Opinion/BACK TO BLACK

Play Dirty is exactly what you want from a Shane Black action movie

Mark Wahlberg sneaks, shoots, and connives in Shane Black’s twisty new heist thriller—an action flick that thrives on flipping expectations.

Play Dirty has pluck, sass, and grunt; it’s exactly what you want from a Shane Black movie. Black, the crack Hollywood action scribe whose scripts include the first two Lethal Weapon movies and Last Action Hero, launched his directorial career with the hyper self-aware 2005 neo-noir Kiss Kiss Bang Bang. Since then he’s directed his own screenplays, and stages action scenes competently—but when his work really pops it’s because of the writing. Play Dirty sits comfortably in the heist movie format, but is laced with moments that make you sit up and take notice—like you’ve just been splashed with cold water.

Mark Wahlberg is the safest pair of hands to lead this kind of picture; you know he’ll do a decent job as a wily thief who’s learned that thinking two steps ahead is a survival necessity. The opening scenes do important heavy lifting, establishing the quick, process-driven thinking of Wahlberg’s protagonist Parker, as well as Black’s entertaining tendency to suddenly rearrange the pieces and switch gears. There’s a lot of left turns in this film; a lot of fanging it.

It begins in the thick of a robbery orchestrated by Parker and his associates, targeting a big, juicy money vault. Mid-operation, a man—presumably an employee of the facility—arrives and realises the place is being robbed. He has, dare I say it, a quintessentially American reaction, almost instantly deciding that “this is perfect—I’m going to rob the robbers.” And he doesn’t just rob them: he barges in and shoots a couple point-blank in the face, then runs back to his car with a bag full of cash. Black doesn’t have to explain what’s going through this guy’s mind: he sees an opportunity and takes it.

It’s a clever moment to frontload, crystalising the dog-eat-dog sentiment of this world. It also abruptly cuts off a scene we assumed was going to play out, and sends the film hurtling in another direction, with Parker pursuing the robber-of-robbers like a T-1000; messing with this man is a mortal risk. The chase spectacularly culminates on a horse track, the assailed man’s car crashing through the fence and interrupting a race mid-flight, animals bouncing into and over his car. The aforementioned money vault was presumably attached to this location—but revealing that might’ve spoiled the surprise.
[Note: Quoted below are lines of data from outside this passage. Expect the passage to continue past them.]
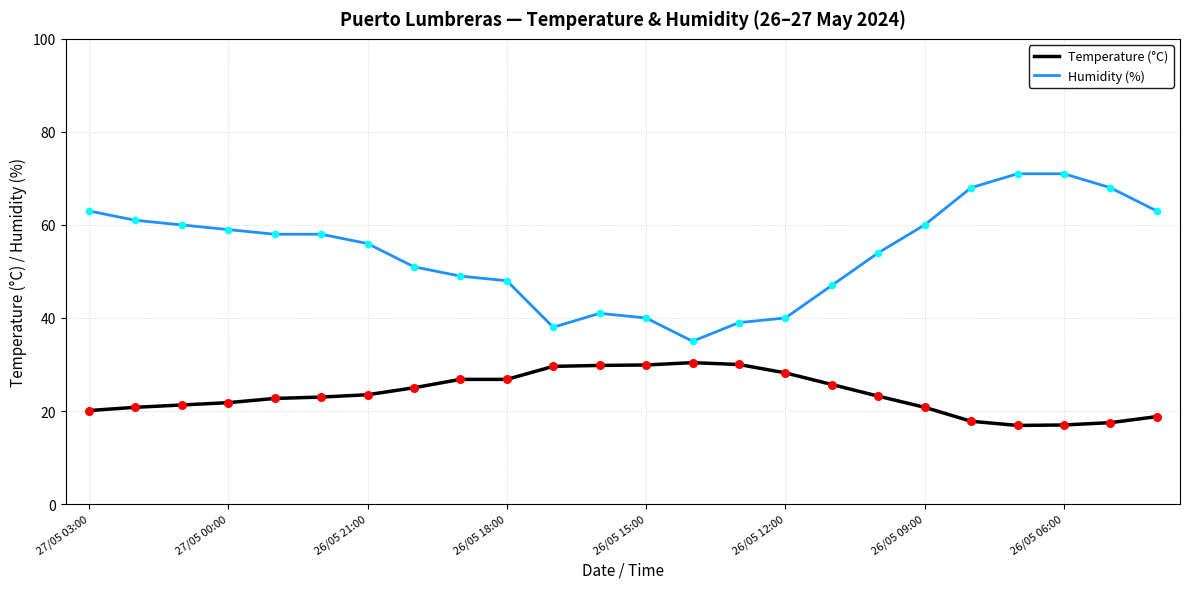

Which series has the largest total across all categories?

Humidity (%)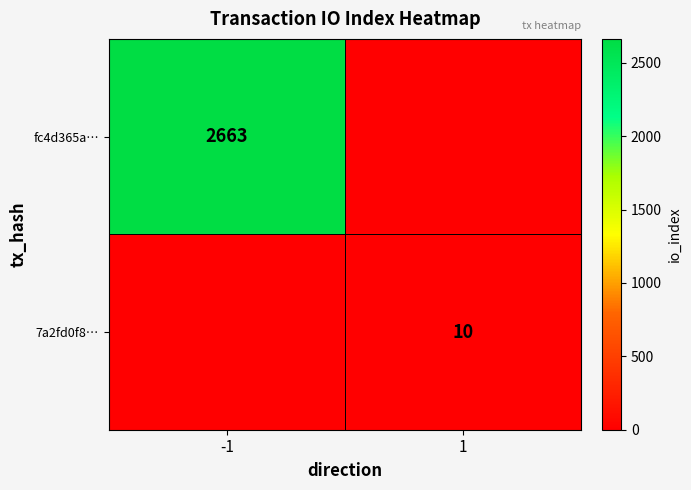

The fc4d365a… series shows 1410 at -1. True or false?

False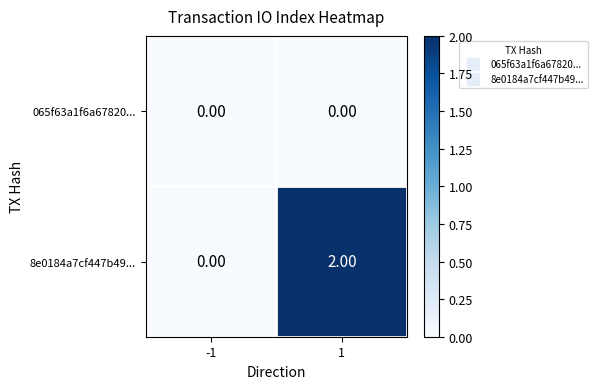

Which series has the largest total across all categories?

8e0184a7cf447b49...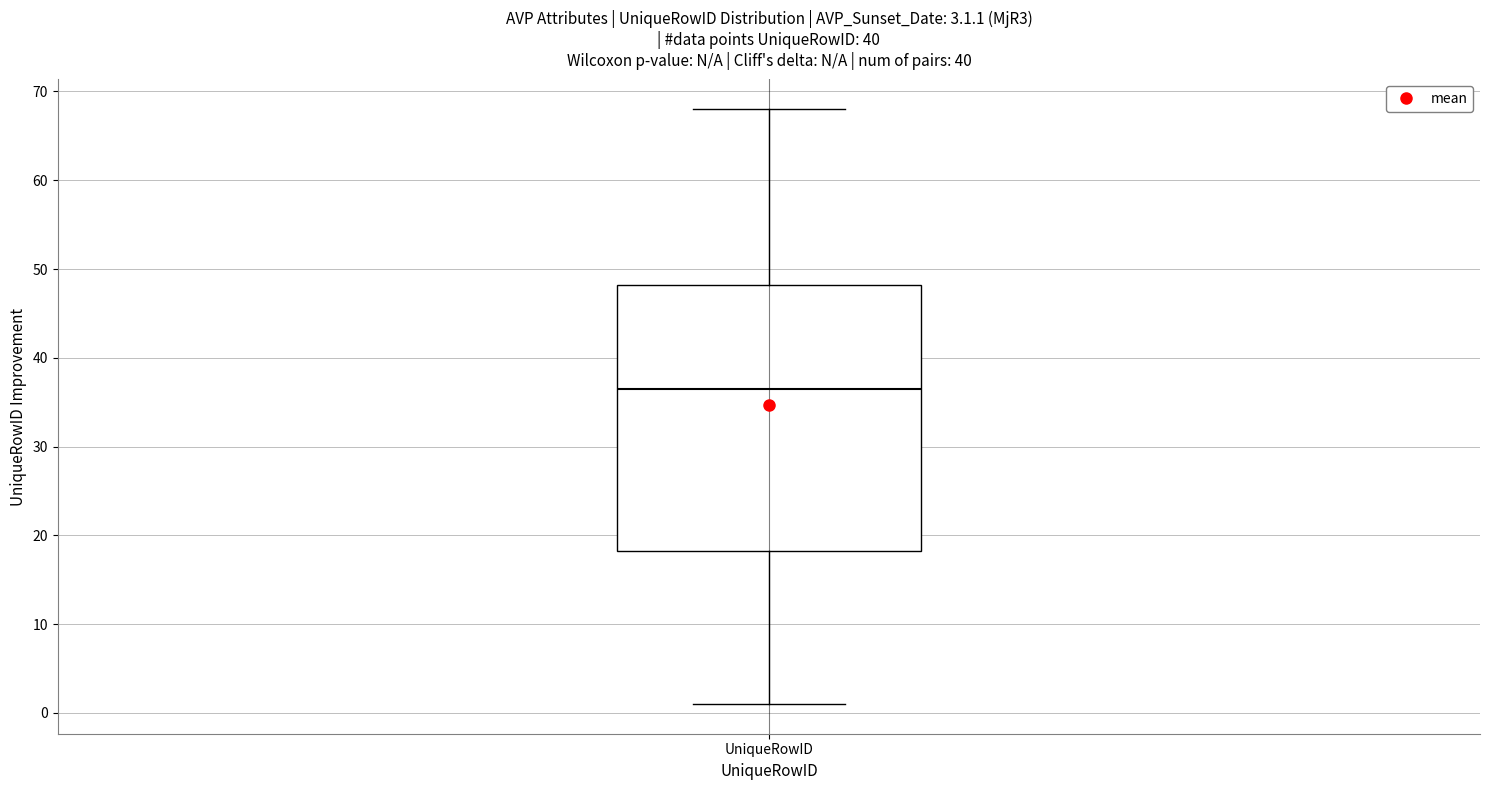

Transcribe this box plot: give where the median line is, the range the box spans, and where the two whiskers end, as read against the y-axis. The values are not printed on the chart, so give them approximately, as read against the axis.

median 37, box 18 to 48, whiskers 1 to 68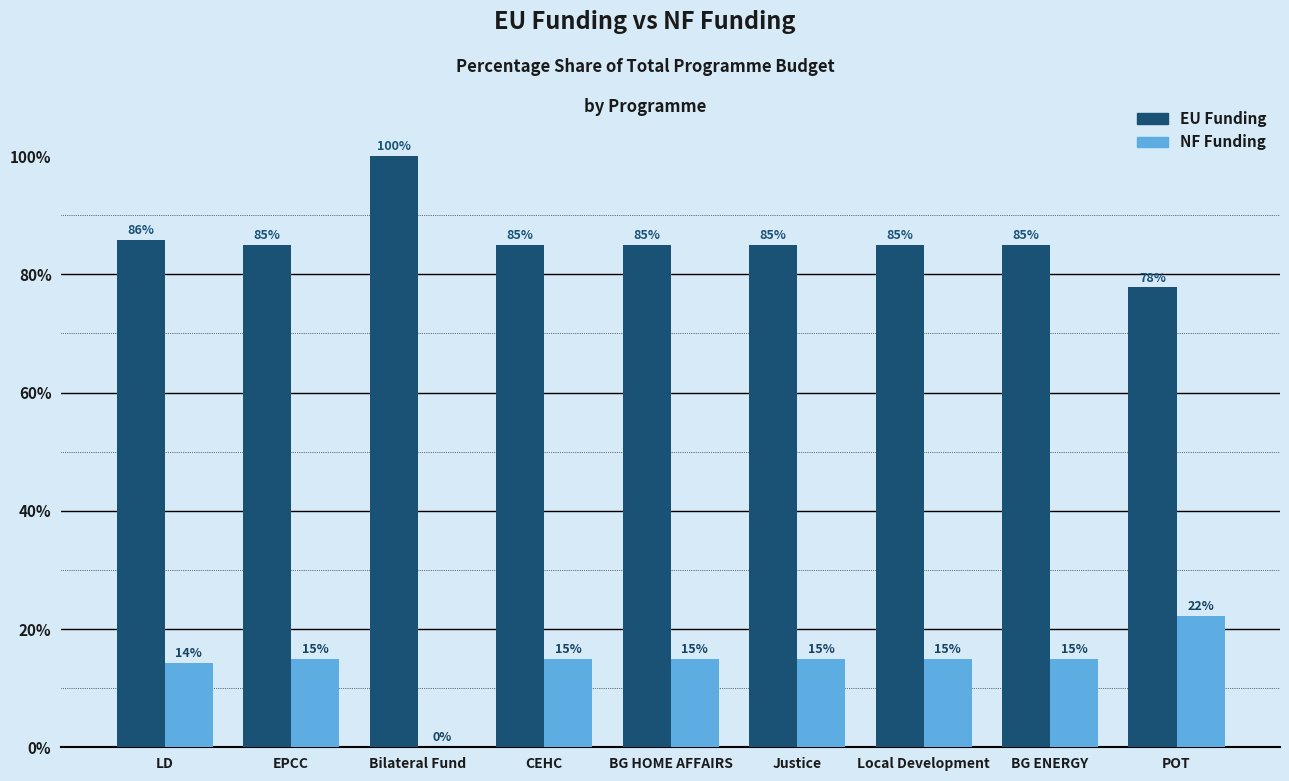

What is the sum of the EU Funding values at Local Development and BG HOME AFFAIRS?

170.0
Black lets us catch our breath, slowing things down as Parker’s team reconvene in a shack in the woods and count their cash. But the rug is again ripped from beneath us when one of the team, Zen (Rosa Salazar), assassinates—in an almost dance-like maneauver—everybody other than Parker, who narrowly escapes. All this unfolds in the first 12 minutes; it’s tight as hell.

I assumed that Parker’s inevitable pursuit of Zen would consume a significant chunk of the runtime going forward. But again Black rearranges the pieces, this time to lay the foundation for the stakes-upping main act, which involves Parker teaming up with Zen for a heist that involves ripping off an entire country. The dictator of this unnamed nation has got his hands on a priceless artifact known as the “Lady of Arintero,” a wooden sculpture studded with precious gems, which has attracted the gaze of a billionaire (Chukwudi Iwuji), who Parker can play in order to get his hands on that sweet sweet treasure.

Wahlberg is one of those actors who, in a bad movie, is still pretty good, and, in a great movie, is still pretty good: consistently his own even when the work peaks and troughs. In this movie, surprise surprise, he’s pretty good. I didn’t quite buy Rosa Salazar as a hardened killer, though; you can see her straining for a dangerous glint in her eyes that doesn’t quite land. Black’s decision to keep giving her people to kill feels like overcompensation. But her dialogue and interactions with Parker are fun. In one scene Zen rounds off a monologue by saying: “stories like that shaped me as a kid. What shaped you, Parker?” He responds: “I stole something and I got away with it.”

Some of the action in Play Dirty feels a bit workmanlike, but Black mostly maintains a playful edge—thanks in part to Alan Silvestri’s jazzy score, the perfect soundtrack for sneaking about (you can imagine the Beagle Boys cueing it up before breaking into Scrooge’s Money Bin). And while I found myself craving more sequences as brisk and snappy as those early highlights, the film rarely lingers too long between thrills. Moments of levity and a retro sensibility help prevent the momentum from flagging.